Antibody-Mediated Acute Rejection and the C4d Stain

There are two types of antibody-mediated acute rejection: the classic arterial type and a more common type that is also C4d positive but without vascular involvement. The vascular form is an uncommon type of rejection and is characterized primarily by necrotizing arteritis, with mural fibrinoid necrosis and variable inflammation in the artery wall, including lymphocytes, monocytes, and neutrophils (Fig. 14.4). Endothelial cells are severely damaged or absent, and luminal thrombosis is common. This lesion typically results in cortical infarction with focal interstitial hemorrhage. Although the hyperacute rejection described previously is also antibody mediated, it differs from antibody-mediated vascular rejection in that it does not have an inflammatory or fibrinoid component in the vessel walls at its outset.

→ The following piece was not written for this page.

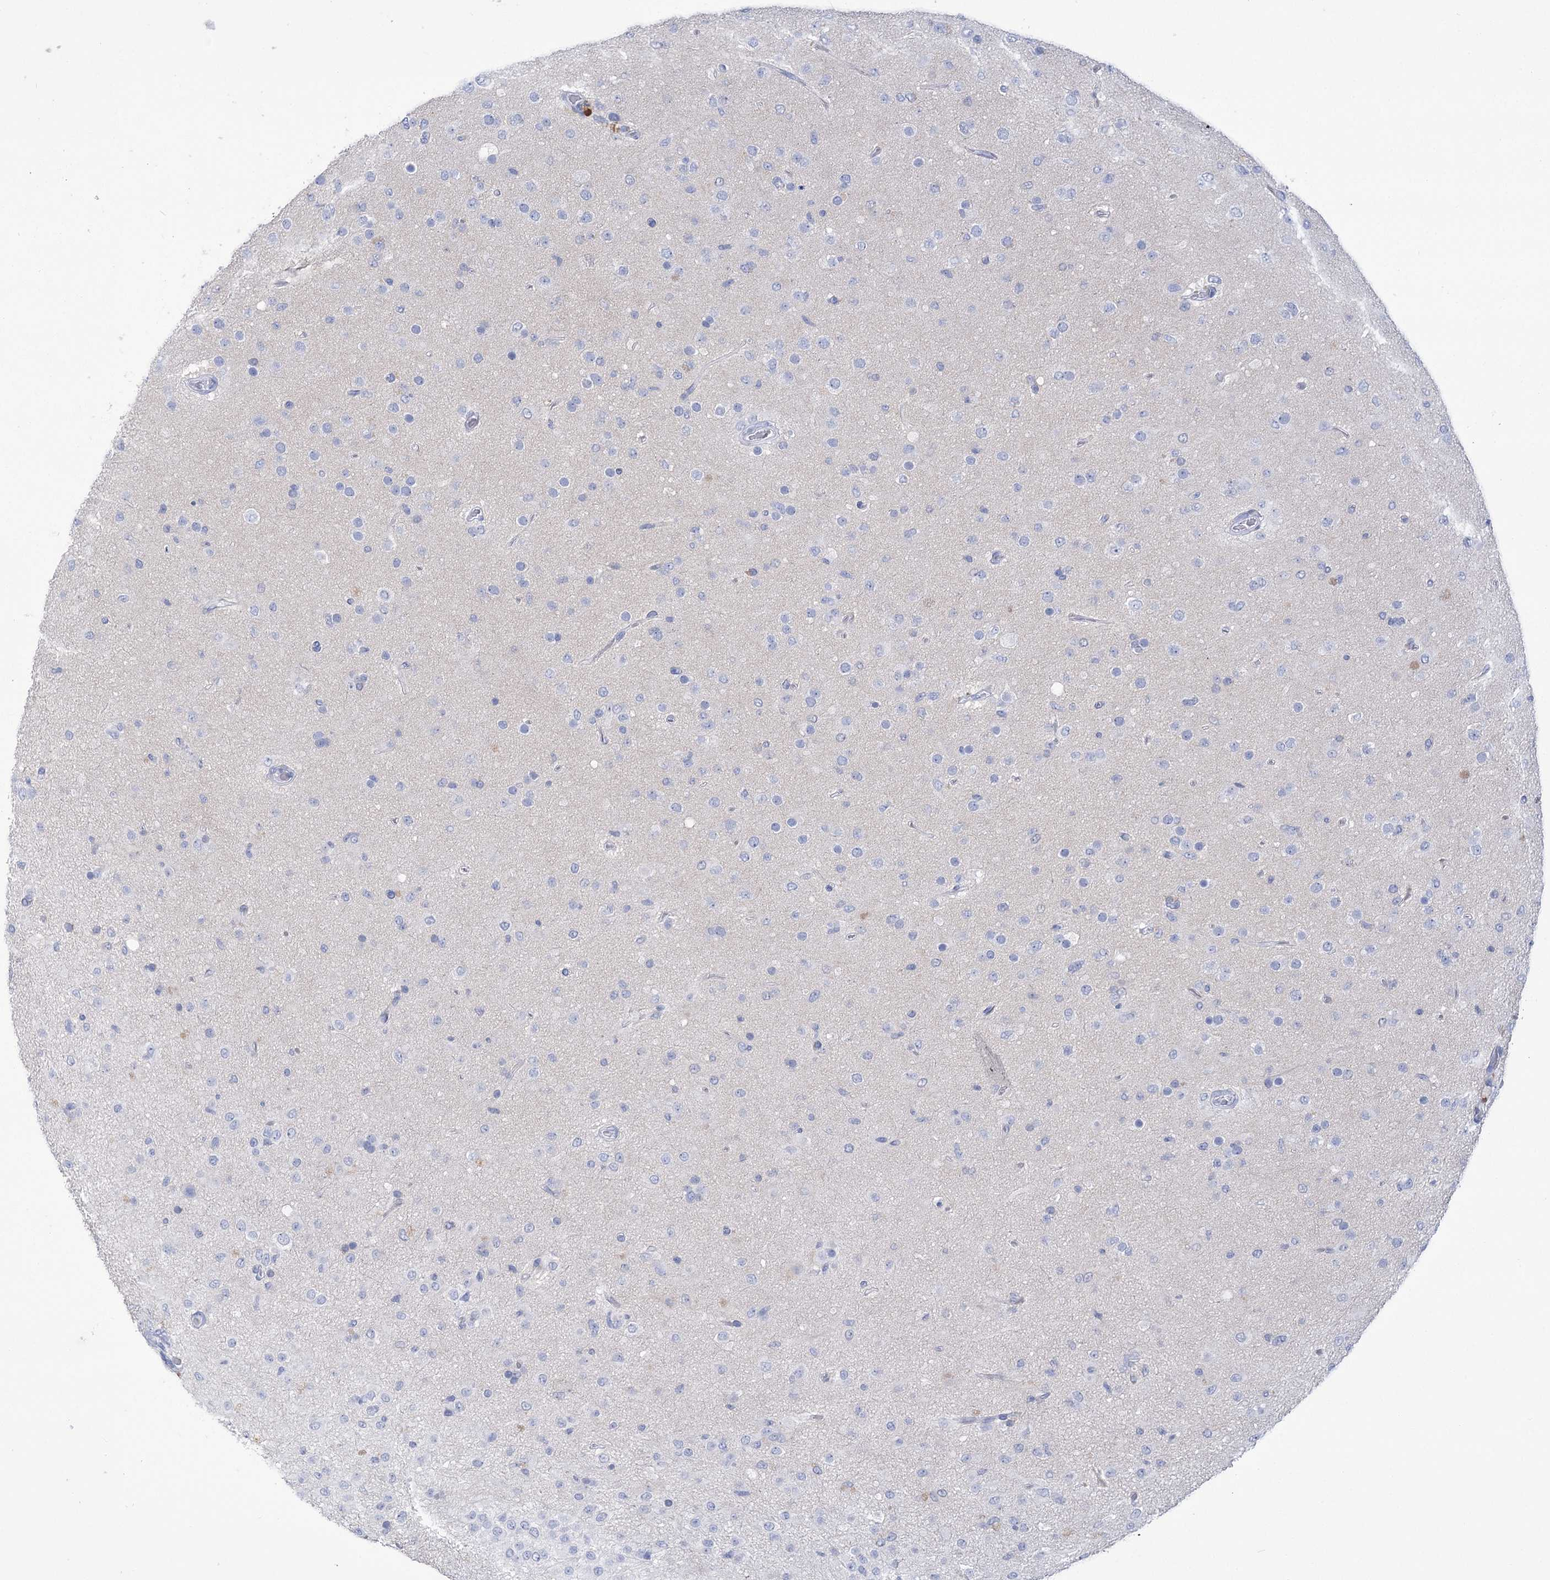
{"staining": {"intensity": "negative", "quantity": "none", "location": "none"}, "tissue": "glioma", "cell_type": "Tumor cells", "image_type": "cancer", "snomed": [{"axis": "morphology", "description": "Glioma, malignant, Low grade"}, {"axis": "topography", "description": "Brain"}], "caption": "DAB (3,3'-diaminobenzidine) immunohistochemical staining of human glioma demonstrates no significant expression in tumor cells.", "gene": "PBLD", "patient": {"sex": "male", "age": 65}}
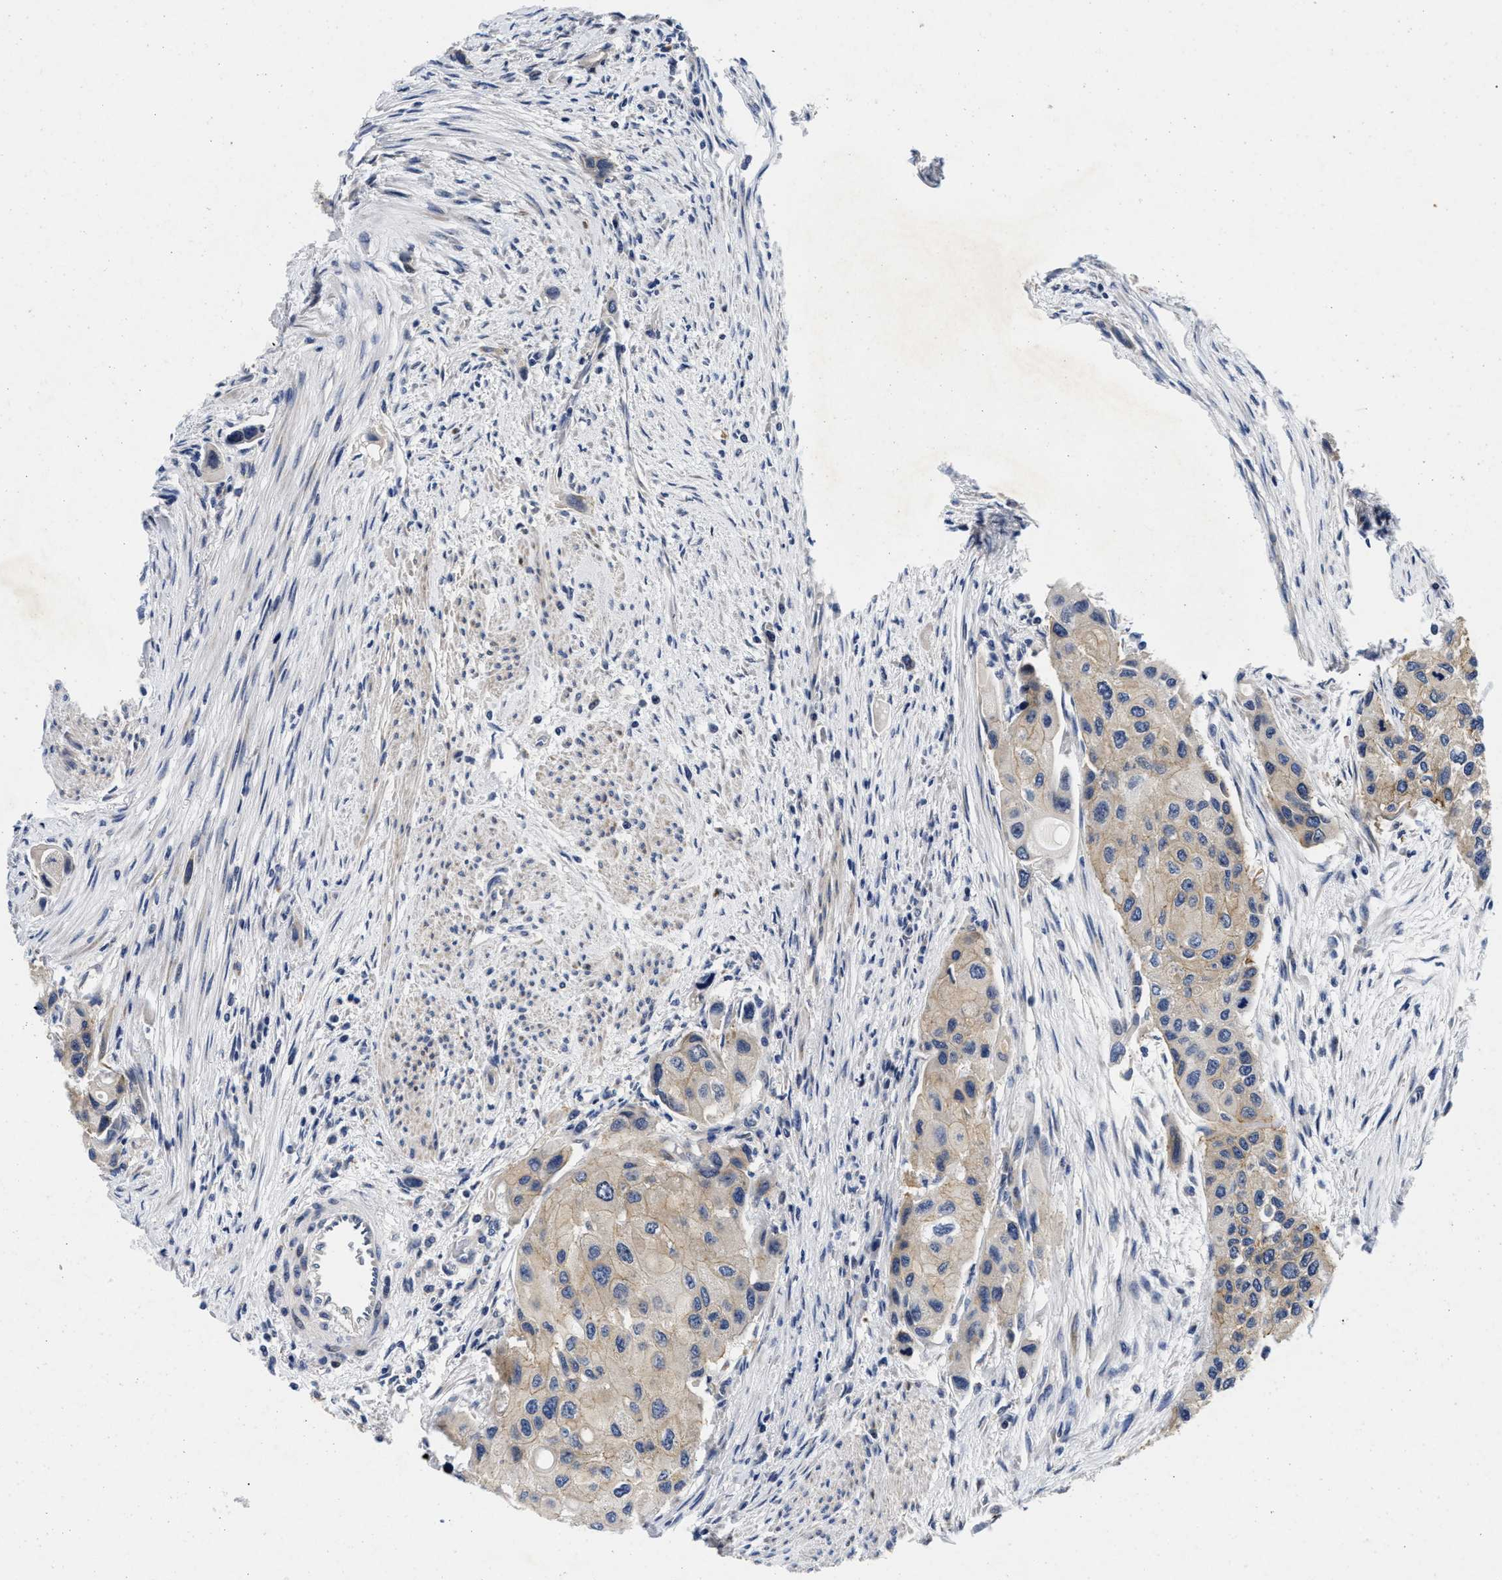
{"staining": {"intensity": "weak", "quantity": ">75%", "location": "cytoplasmic/membranous"}, "tissue": "urothelial cancer", "cell_type": "Tumor cells", "image_type": "cancer", "snomed": [{"axis": "morphology", "description": "Urothelial carcinoma, High grade"}, {"axis": "topography", "description": "Urinary bladder"}], "caption": "Protein analysis of high-grade urothelial carcinoma tissue displays weak cytoplasmic/membranous staining in approximately >75% of tumor cells.", "gene": "LAD1", "patient": {"sex": "female", "age": 56}}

In the arterial form of antibody-mediated rejection, immunofluorescence discloses IgG and sometimes IgM accompanied by C3 in the walls of arteries. In these structures, fibrin may be intramural and intraluminal and also may be in the interstitium when hemorrhage is present. In cell-mediated vascular rejection, there is no antibody component; therefore, vascular rejection is an imprecise term that signifies merely inflammation of arteries, which can result from either cell-mediated or antibody-mediated immunity. When arterial inflammation is present, it is important to further categorize the rejection process to indicate the etiologic mechanism because appropriate therapy and prognosis differ. The antibody-mediated form is characterized by arterial mural necrosis, neutrophilic infiltrate, and luminal thrombosis and represents a more severe lesion that is poorly responsive to therapy.